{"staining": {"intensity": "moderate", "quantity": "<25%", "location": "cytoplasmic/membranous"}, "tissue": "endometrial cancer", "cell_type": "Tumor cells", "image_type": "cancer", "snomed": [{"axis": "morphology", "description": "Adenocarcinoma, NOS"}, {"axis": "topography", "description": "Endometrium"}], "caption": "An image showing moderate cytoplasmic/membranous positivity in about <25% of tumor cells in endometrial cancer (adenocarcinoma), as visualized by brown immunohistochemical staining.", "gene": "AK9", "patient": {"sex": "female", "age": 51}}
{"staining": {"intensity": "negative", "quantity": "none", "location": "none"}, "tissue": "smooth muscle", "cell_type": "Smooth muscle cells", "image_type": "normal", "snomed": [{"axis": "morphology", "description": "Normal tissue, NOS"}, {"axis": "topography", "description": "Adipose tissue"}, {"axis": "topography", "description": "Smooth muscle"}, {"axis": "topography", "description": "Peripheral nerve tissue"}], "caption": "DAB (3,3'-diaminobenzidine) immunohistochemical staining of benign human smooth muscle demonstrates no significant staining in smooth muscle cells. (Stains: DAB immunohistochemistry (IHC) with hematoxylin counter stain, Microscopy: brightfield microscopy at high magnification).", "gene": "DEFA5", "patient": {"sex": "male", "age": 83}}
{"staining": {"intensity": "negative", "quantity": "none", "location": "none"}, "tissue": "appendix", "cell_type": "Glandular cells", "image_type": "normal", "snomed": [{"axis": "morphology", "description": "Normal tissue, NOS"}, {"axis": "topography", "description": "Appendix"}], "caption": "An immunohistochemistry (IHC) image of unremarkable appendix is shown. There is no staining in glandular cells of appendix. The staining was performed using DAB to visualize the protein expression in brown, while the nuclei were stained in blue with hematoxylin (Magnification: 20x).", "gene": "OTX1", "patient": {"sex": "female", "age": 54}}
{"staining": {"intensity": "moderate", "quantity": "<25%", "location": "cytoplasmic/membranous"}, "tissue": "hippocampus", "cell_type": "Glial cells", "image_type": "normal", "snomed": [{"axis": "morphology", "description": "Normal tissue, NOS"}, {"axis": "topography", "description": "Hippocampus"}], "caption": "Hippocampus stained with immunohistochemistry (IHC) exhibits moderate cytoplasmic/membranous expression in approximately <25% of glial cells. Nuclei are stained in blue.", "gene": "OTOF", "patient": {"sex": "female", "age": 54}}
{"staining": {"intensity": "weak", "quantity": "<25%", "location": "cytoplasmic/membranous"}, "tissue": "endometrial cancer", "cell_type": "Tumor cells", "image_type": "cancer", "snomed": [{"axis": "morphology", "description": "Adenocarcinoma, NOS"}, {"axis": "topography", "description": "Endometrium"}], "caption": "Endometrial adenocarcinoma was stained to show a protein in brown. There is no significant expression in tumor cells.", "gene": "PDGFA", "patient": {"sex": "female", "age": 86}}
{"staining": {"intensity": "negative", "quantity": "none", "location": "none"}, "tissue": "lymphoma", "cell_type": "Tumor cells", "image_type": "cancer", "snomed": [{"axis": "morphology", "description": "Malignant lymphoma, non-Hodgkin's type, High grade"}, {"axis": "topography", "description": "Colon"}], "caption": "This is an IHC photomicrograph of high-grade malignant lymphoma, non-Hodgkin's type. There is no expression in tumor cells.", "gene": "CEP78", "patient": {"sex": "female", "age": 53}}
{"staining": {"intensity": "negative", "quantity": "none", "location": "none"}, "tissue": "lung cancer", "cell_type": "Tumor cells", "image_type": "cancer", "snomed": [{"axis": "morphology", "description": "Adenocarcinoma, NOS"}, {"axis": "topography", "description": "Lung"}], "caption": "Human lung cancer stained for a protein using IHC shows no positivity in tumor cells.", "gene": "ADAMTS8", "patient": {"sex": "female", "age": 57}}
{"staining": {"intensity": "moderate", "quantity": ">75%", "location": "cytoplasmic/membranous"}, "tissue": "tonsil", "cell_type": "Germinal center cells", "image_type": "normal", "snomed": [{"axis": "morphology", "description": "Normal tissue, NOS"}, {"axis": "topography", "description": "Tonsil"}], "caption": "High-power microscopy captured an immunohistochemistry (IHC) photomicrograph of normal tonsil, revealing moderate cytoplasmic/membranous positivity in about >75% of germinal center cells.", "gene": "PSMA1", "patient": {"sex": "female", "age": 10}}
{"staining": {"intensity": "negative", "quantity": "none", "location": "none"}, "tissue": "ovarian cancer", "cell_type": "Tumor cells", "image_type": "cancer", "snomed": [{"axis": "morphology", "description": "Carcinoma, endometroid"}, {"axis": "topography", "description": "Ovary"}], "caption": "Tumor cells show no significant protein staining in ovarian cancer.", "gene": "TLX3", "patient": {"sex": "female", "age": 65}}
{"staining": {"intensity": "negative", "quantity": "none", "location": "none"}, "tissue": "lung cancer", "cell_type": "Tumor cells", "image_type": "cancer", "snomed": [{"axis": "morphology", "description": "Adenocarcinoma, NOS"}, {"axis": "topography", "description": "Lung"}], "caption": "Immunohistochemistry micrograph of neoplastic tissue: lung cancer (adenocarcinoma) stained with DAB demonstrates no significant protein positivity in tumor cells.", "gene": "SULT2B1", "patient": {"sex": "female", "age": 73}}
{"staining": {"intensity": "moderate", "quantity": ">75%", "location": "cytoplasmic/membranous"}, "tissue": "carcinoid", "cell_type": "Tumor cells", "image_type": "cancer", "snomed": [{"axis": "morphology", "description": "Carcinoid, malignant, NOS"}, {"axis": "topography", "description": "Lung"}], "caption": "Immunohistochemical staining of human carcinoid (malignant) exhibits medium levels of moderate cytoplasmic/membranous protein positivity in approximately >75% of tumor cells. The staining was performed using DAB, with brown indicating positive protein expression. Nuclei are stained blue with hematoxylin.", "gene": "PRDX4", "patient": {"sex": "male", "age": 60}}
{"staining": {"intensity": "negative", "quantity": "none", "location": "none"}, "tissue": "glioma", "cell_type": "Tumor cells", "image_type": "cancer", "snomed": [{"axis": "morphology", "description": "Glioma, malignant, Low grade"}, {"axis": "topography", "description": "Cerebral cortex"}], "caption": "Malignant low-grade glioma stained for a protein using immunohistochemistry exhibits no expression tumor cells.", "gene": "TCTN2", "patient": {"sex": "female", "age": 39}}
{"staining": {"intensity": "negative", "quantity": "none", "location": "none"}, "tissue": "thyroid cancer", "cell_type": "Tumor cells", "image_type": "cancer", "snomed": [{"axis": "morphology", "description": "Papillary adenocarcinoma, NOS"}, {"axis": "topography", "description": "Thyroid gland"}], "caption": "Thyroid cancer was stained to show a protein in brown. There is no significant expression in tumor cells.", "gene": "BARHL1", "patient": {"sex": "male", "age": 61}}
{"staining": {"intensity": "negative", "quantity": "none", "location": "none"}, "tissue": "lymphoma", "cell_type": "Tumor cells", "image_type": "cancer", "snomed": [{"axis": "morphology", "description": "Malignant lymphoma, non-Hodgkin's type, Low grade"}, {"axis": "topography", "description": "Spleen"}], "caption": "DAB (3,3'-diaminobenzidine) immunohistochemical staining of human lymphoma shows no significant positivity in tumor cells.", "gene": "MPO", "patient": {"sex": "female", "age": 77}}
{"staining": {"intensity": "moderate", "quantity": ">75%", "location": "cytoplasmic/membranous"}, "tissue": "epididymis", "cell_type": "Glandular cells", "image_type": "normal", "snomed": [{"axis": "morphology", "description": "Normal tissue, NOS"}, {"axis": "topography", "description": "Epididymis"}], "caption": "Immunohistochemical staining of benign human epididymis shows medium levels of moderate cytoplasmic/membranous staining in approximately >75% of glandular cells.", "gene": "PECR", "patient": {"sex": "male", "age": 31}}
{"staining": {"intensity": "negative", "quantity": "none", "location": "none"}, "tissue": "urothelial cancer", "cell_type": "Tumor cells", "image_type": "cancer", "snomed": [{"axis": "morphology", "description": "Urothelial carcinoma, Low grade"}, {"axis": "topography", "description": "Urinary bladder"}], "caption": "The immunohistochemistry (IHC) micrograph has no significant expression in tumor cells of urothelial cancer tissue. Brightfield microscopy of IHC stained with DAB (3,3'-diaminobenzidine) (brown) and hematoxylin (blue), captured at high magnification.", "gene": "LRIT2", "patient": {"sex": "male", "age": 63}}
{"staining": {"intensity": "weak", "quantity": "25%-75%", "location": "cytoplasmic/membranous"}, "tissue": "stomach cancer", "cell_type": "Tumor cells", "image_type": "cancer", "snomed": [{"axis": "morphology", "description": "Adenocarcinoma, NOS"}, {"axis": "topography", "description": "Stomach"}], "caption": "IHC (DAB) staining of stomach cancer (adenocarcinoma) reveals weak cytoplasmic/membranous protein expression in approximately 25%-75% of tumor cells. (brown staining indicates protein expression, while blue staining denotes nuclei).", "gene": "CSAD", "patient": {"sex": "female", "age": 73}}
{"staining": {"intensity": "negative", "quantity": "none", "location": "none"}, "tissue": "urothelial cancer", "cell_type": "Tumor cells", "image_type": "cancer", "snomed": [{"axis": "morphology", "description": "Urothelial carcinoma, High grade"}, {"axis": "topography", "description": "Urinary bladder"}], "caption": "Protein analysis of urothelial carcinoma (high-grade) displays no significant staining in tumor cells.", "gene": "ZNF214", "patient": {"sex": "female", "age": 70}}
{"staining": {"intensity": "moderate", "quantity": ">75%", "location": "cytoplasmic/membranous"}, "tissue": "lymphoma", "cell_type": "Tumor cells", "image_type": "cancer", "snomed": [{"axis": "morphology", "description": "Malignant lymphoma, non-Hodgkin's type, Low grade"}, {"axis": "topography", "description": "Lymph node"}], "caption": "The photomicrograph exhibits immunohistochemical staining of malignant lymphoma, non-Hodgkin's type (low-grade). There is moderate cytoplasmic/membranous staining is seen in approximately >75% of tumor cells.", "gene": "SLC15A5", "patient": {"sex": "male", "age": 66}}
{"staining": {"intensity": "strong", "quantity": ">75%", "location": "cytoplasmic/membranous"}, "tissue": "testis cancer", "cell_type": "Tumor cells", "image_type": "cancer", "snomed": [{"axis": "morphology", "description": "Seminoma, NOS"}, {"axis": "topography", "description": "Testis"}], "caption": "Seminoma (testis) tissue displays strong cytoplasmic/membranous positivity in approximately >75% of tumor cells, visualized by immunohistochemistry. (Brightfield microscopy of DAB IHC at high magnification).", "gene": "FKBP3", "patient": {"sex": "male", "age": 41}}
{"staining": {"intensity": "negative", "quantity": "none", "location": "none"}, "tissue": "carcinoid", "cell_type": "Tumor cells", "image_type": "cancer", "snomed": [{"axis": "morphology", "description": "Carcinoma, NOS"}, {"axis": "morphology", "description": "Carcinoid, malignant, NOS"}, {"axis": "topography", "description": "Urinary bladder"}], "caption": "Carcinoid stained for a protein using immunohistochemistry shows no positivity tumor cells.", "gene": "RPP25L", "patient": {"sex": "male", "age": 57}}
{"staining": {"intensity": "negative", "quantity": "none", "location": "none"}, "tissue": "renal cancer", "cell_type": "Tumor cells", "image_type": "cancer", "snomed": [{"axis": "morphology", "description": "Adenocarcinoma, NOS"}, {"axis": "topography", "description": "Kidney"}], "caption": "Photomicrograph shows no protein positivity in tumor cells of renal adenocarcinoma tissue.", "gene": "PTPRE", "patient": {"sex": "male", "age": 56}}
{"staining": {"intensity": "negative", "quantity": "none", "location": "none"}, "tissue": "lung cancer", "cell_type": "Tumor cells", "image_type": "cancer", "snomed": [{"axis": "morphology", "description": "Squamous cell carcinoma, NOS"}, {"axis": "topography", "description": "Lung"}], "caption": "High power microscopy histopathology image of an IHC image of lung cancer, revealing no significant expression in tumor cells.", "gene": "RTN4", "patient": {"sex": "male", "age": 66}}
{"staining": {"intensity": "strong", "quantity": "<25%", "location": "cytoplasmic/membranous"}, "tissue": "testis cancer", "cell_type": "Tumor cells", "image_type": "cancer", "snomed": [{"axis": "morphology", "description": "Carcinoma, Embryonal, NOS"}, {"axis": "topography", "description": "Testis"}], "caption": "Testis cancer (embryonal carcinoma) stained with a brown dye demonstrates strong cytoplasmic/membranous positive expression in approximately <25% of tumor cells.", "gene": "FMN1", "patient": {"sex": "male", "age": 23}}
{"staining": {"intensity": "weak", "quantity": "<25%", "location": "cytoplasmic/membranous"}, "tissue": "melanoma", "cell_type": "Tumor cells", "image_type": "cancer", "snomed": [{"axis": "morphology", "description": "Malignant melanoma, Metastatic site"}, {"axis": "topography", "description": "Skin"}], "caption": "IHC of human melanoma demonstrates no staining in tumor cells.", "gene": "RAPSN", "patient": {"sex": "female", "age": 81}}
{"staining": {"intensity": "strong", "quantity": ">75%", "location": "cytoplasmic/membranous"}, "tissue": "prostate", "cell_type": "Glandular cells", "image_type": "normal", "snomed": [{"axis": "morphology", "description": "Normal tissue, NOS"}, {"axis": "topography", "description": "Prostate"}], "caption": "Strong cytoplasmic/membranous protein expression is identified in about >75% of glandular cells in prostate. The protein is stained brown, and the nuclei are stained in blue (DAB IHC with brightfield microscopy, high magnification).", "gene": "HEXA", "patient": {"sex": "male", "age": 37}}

•••

WHAT THE TASK REQUIRES
Report every line in the data above in which the word "benign" appears.

TASK ANSWER
{"staining": {"intensity": "negative", "quantity": "none", "location": "none"}, "tissue": "smooth muscle", "cell_type": "Smooth muscle cells", "image_type": "normal", "snomed": [{"axis": "morphology", "description": "Normal tissue, NOS"}, {"axis": "topography", "description": "Adipose tissue"}, {"axis": "topography", "description": "Smooth muscle"}, {"axis": "topography", "description": "Peripheral nerve tissue"}], "caption": "DAB (3,3'-diaminobenzidine) immunohistochemical staining of benign human smooth muscle demonstrates no significant staining in smooth muscle cells. (Stains: DAB immunohistochemistry (IHC) with hematoxylin counter stain, Microscopy: brightfield microscopy at high magnification).", "gene": "DEFA5", "patient": {"sex": "male", "age": 83}}
{"staining": {"intensity": "moderate", "quantity": ">75%", "location": "cytoplasmic/membranous"}, "tissue": "epididymis", "cell_type": "Glandular cells", "image_type": "normal", "snomed": [{"axis": "morphology", "description": "Normal tissue, NOS"}, {"axis": "topography", "description": "Epididymis"}], "caption": "Immunohistochemical staining of benign human epididymis shows medium levels of moderate cytoplasmic/membranous staining in approximately >75% of glandular cells.", "gene": "PECR", "patient": {"sex": "male", "age": 31}}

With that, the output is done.